广东工业大学学报 ›› 2022, Vol. 39 ›› Issue (01): 56-62.doi: 10.12052/gdutxb.200176

• 综合研究 • 上一篇    下一篇

点云目标检测残差投票网络

杨积升, 章云, 李东   

  1. 广东工业大学 自动化学院,广东 广州 510006
  • 收稿日期:2020-12-30 发布日期:2022-01-20
  • 通信作者: 李东(1983-),男,副教授,博士,硕士生导师,主要研究方向为模式识别、机器学习、人脸识别和机器视觉,E-mail:dong.li@gdut.edu.cn
  • 作者简介:杨积升(1995-),男,硕士研究生,主要研究方向为点云处理、模式识别
  • 基金资助:
    国家自然科学基金资助项目(61503084);广东省自然科学基金资助项目(2021A1515011867)

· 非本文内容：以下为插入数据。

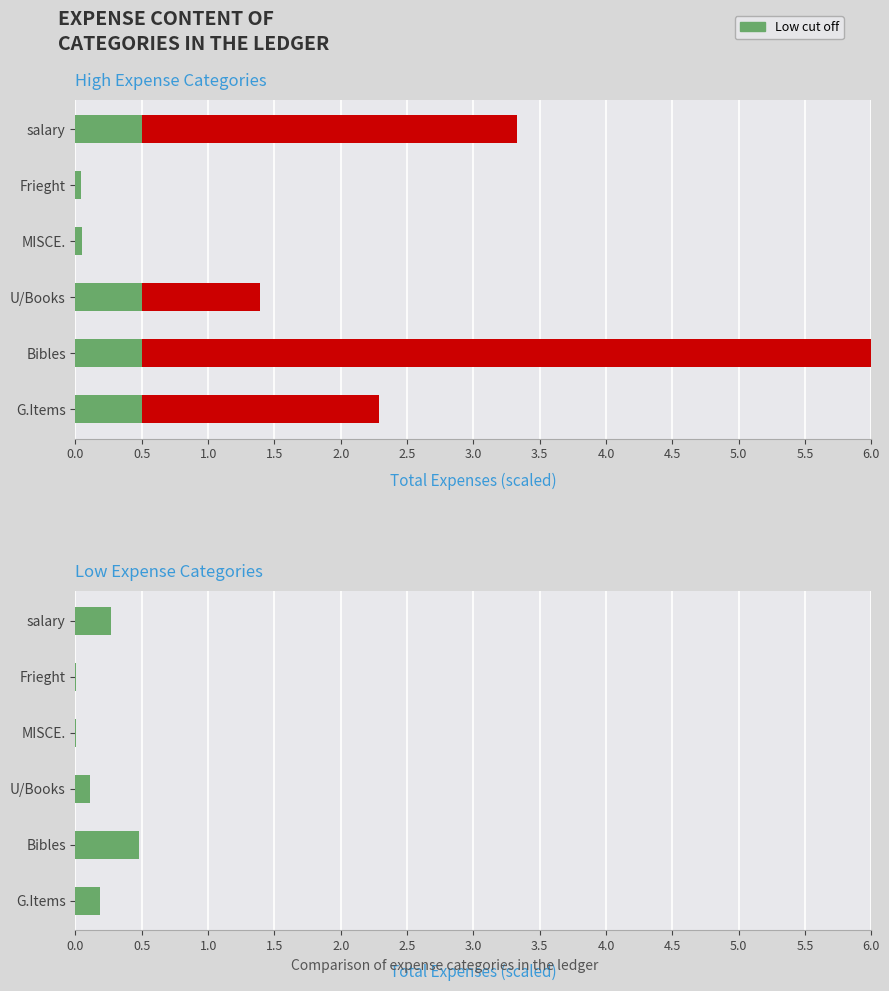

List the series in order of their peak value, highest first.

Expense amount, Low cut off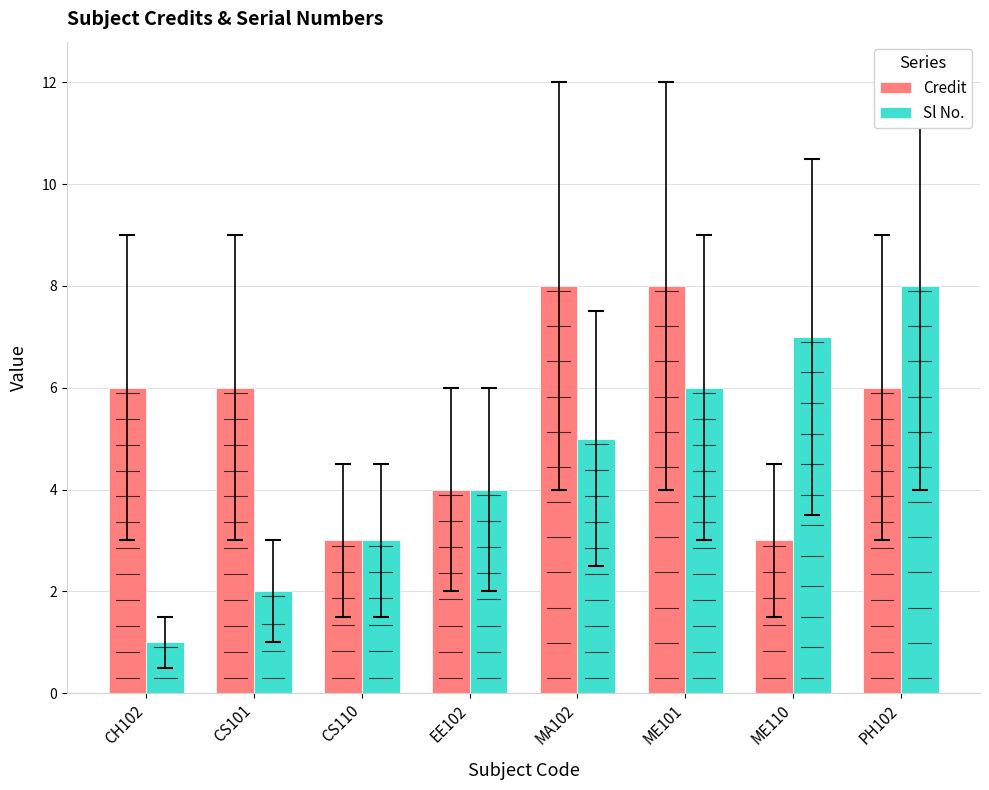

Is the value of Sl No. at PH102 greater than the value of Credit at CH102?

Yes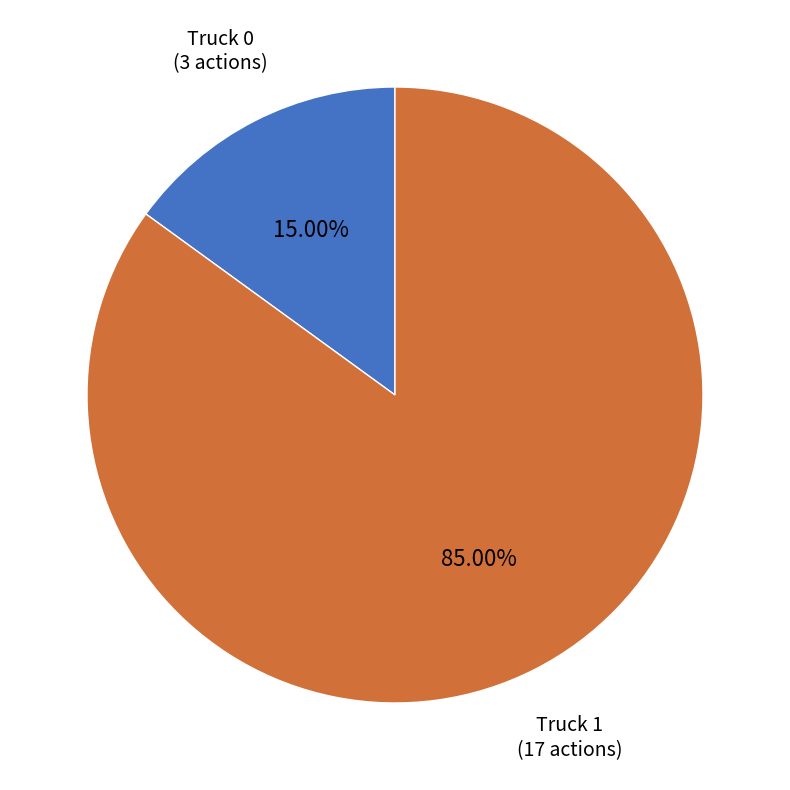

Which has a higher value, Truck 1 or Truck 0?

Truck 1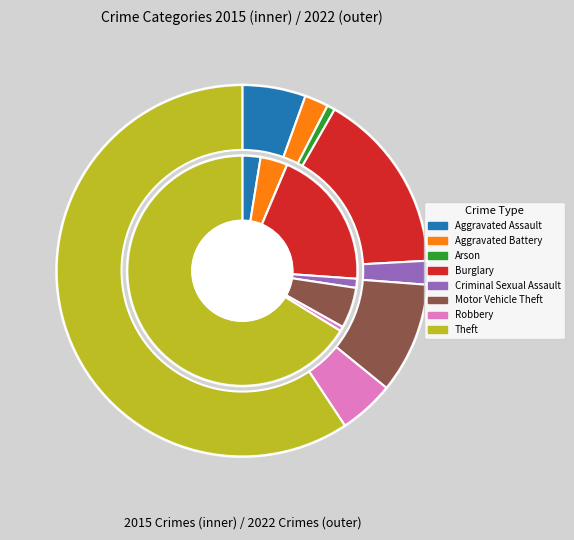

Which has a higher value, Arson or Robbery?

Robbery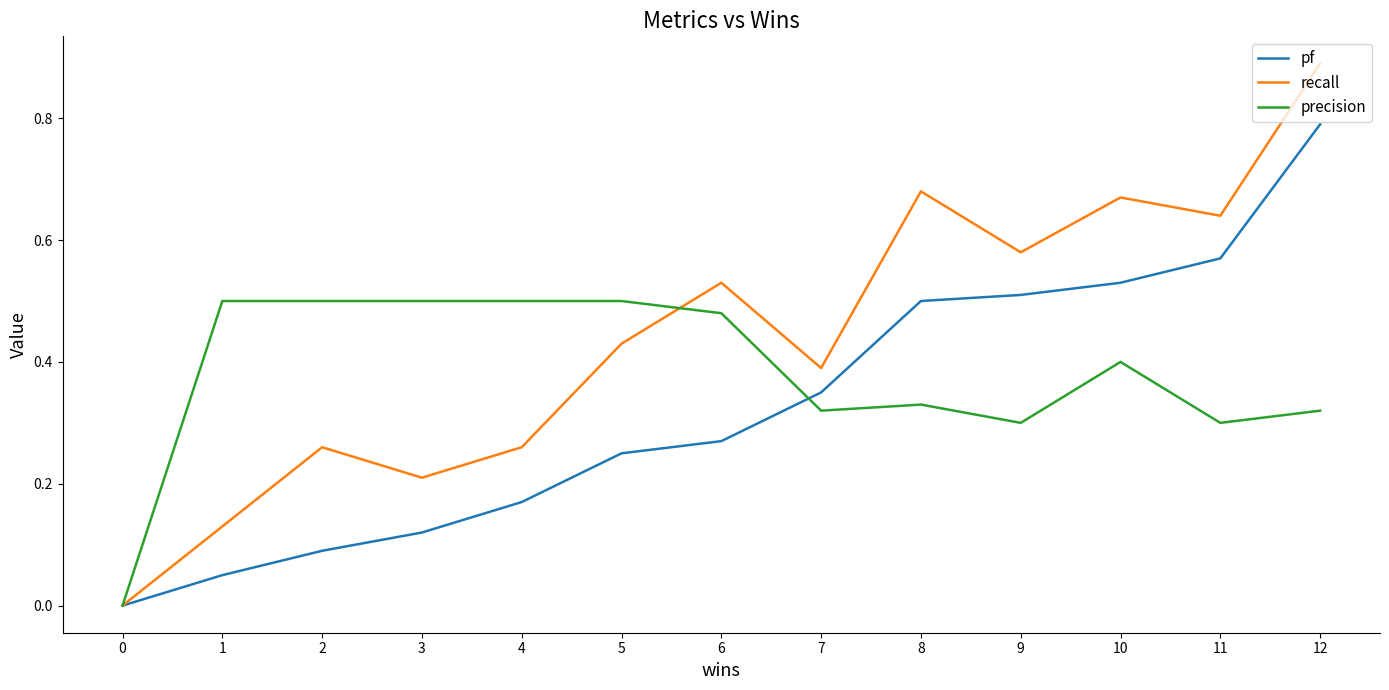

True or false: pf has a value of 0.1 at 5.

False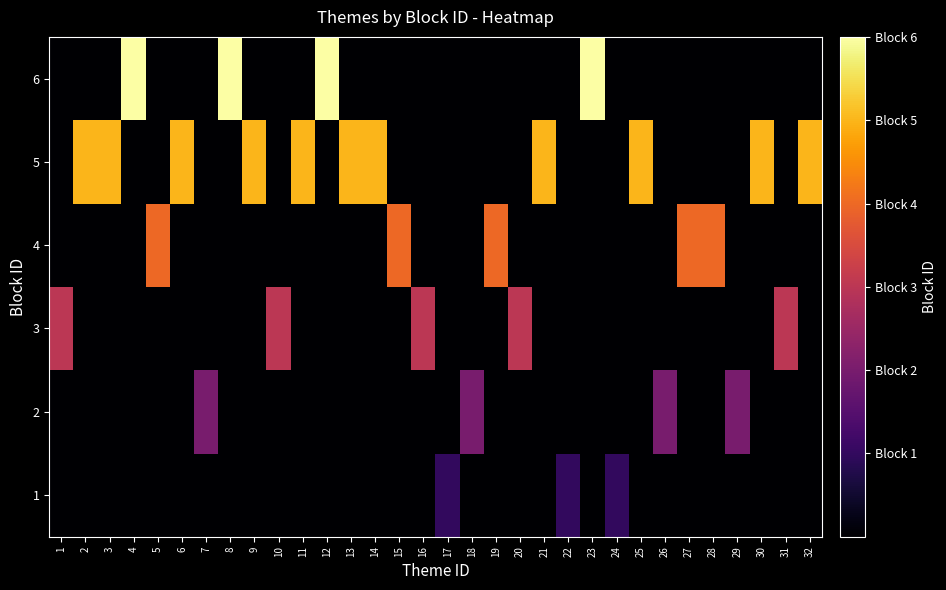

Between 17 and 16, which is larger?

17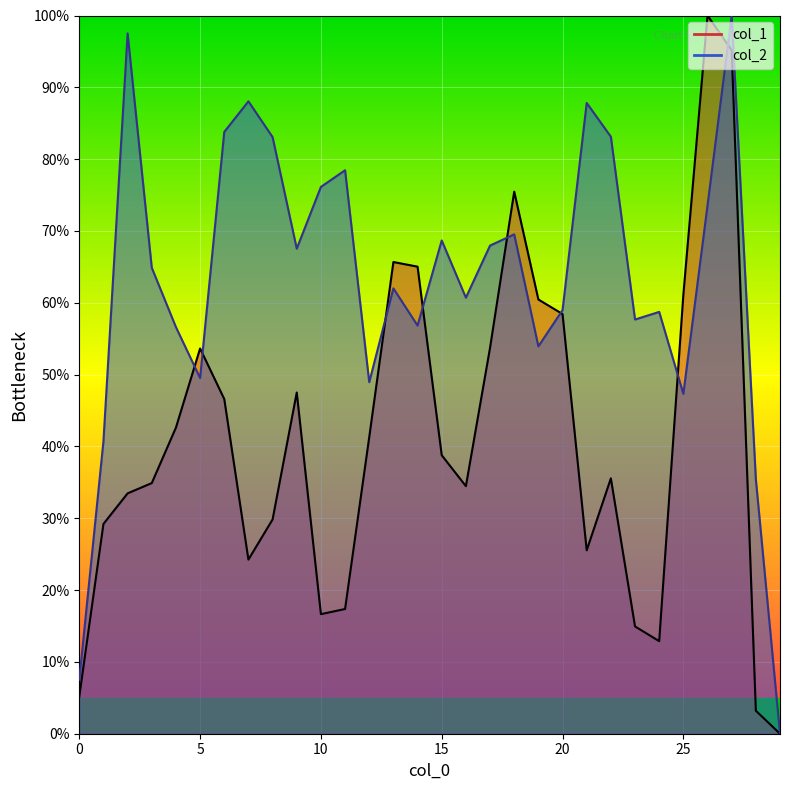

Which category has the highest value in the col_1 series?

26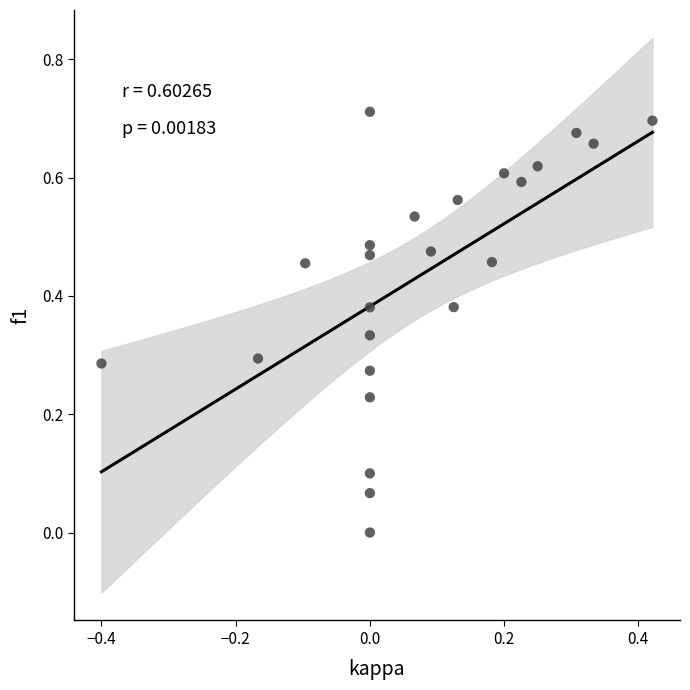

What is the range of X values (max minus min)?

0.8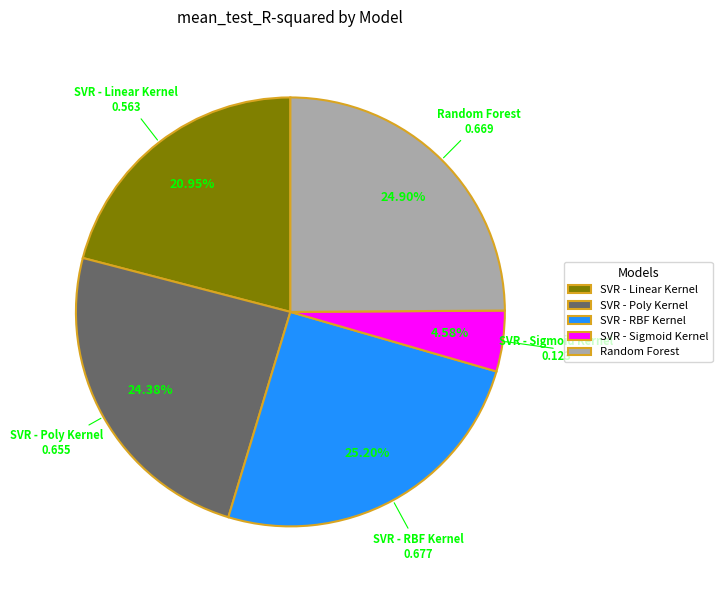

Does SVR - Sigmoid Kernel represent more than half of the total?

No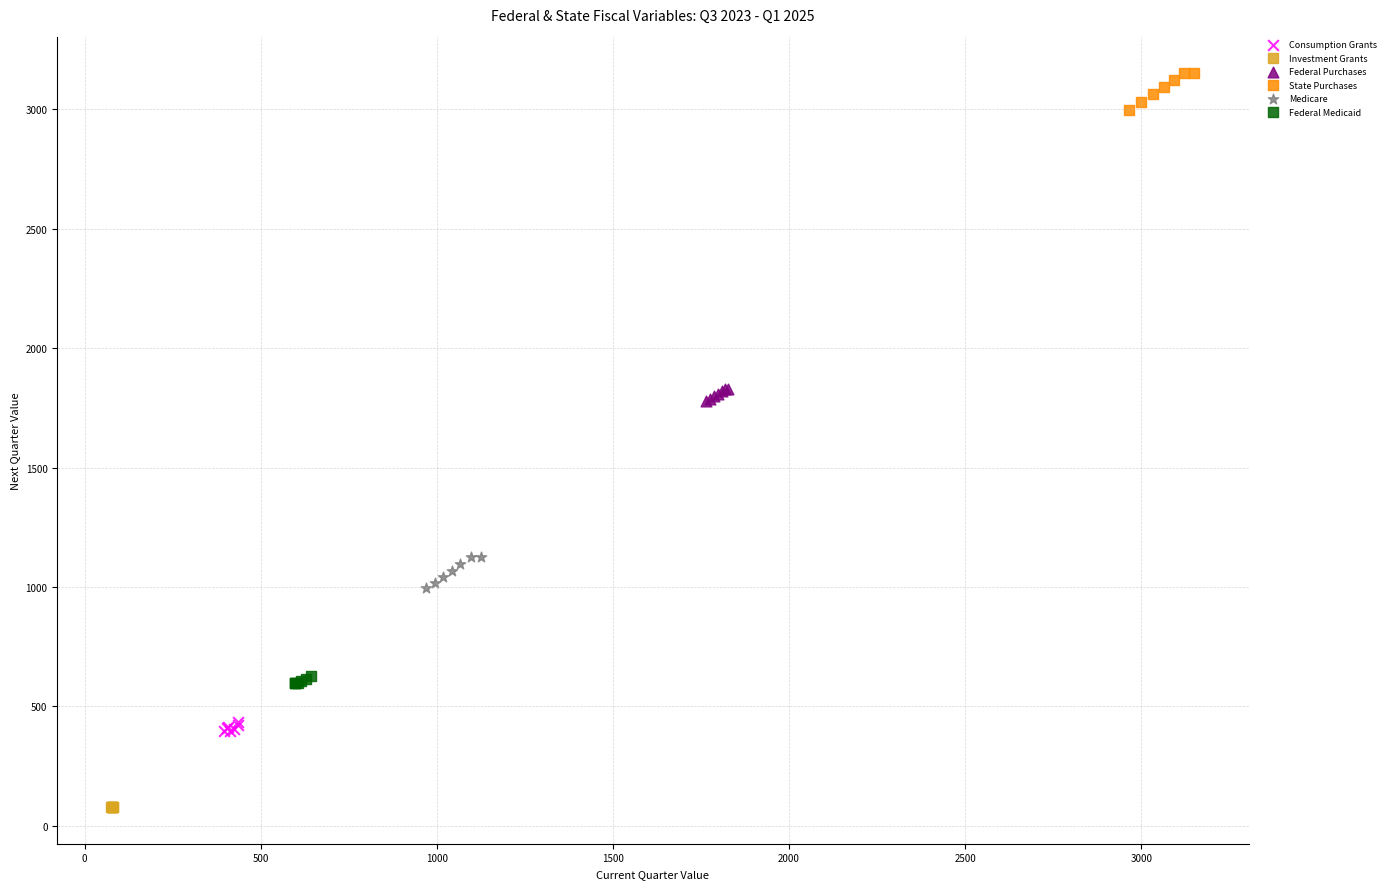

Which series contains the lowest Y value?

Investment Grants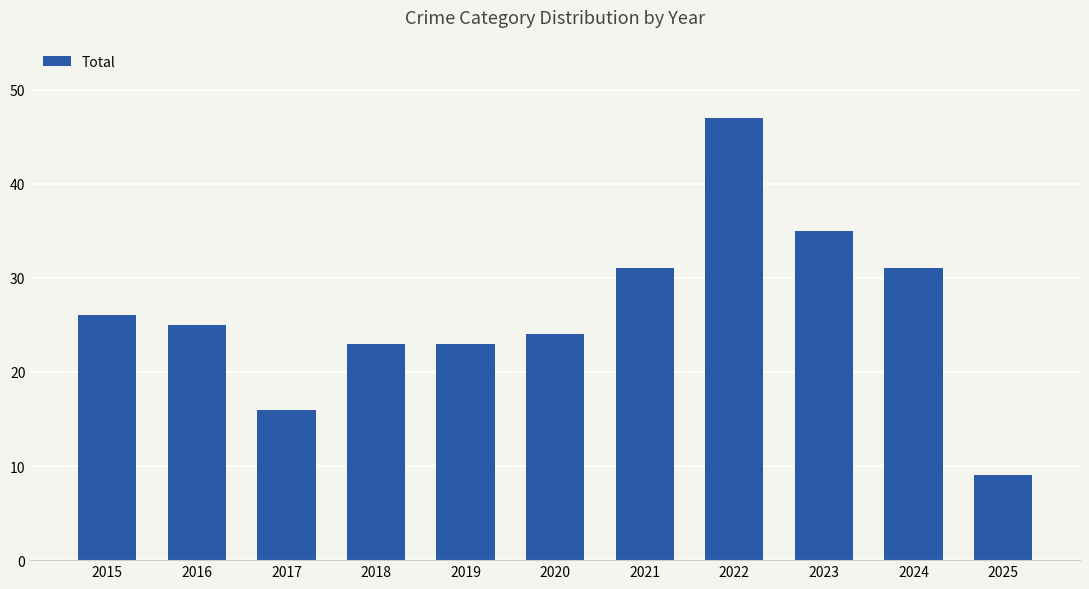

Reading left to right, what are all the values shown in this chart?

2015=26	2016=25	2017=16	2018=23	2019=23	2020=24	2021=31	2022=47	2023=35	2024=31	2025=9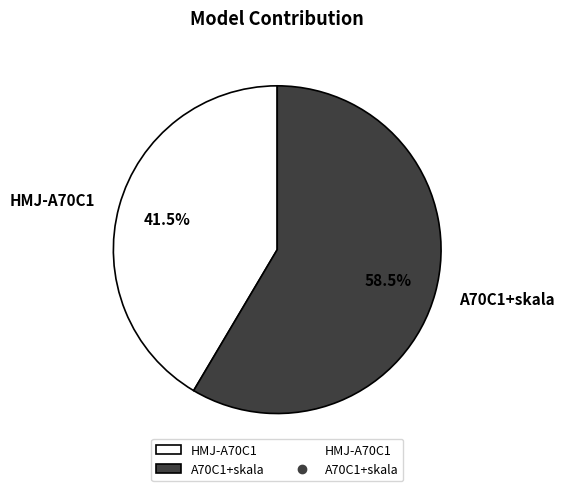

Is A70C1+skala the majority of the pie?

Yes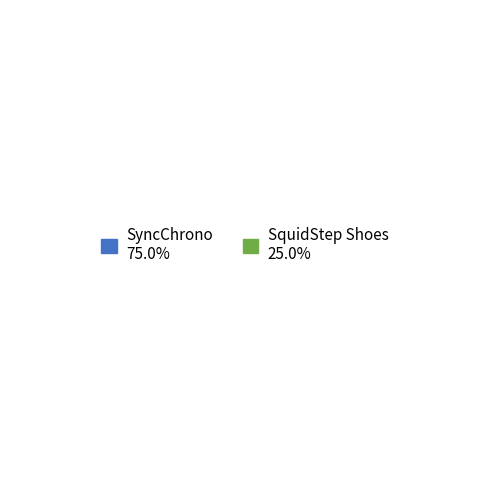

To the nearest percent, what is the average slice percentage?

50%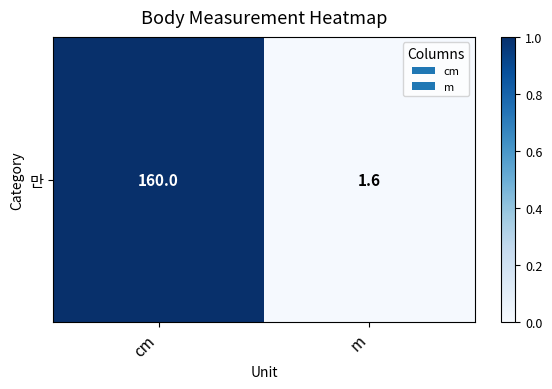

Which has a higher value, m or cm?

cm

A Residual Neural Network with Voting for 3D Object Detection in Point Clouds

Yang Ji-sheng, Zhang Yun, Li Dong   

  1. School of Automation, Guangdong University of Technology, Guangzhou 510006, China
  • Received:2020-12-30 Published:2022-01-20

摘要: 高精度的三维目标检测是实现物体感知的关键技术, 对自动驾驶、机器人控制等应用的落地具有重要意义。为提高三维目标检测的精度, 对算法VoteNet改进, 提出了一种基于残差网络的端到端的高精度三维点云目标检测网络ResVoteNet。具体来说, 设计了适用于点云数据的残差网络骨架, 提出了残差特征提取模块以及残差上采样模块, 并集成进VoteNet框架。残差网络结构的引入增强了网络对点云数据的特征提取和学习能力, 并且提高了模型的鲁棒性。该算法在公开的大规模点云数据集SCANNET和SUN-RGBD上进行实验, 平均检测精度mAP分别达到61.1%和59.9%, 超越了当前最先进水平的其他算法。

关键词: 三维点云, 目标检测, 残差网络

Abstract: High-precision 3D object detection is a key technology to realize object perception, which is of great significance to the implementation of applications such as automatic driving and robot control. In order to improve the accuracy of 3D object detection, the algorithm VoteNet is improved, and an end-to-end high-precision 3D point cloud target detection network based on residual network, ResVoteNet is proposed. Specifically, a residual network skeleton suitable for point cloud data is designed, and a residual feature extraction module and a residual up-sampling module are proposed and integrated into the VoteNet framework. The introduction of the residual network structure enhances the network's feature extraction and learning capabilities for point cloud data, and improves the robustness of the model. The algorithm is tested on the publicly available large-scale point cloud data sets SCANNET and SUN-RGBD, and the average detection accuracy mAP has reached 61.1% and 59.9%, respectively, surpassing other current state-of-the-art algorithms.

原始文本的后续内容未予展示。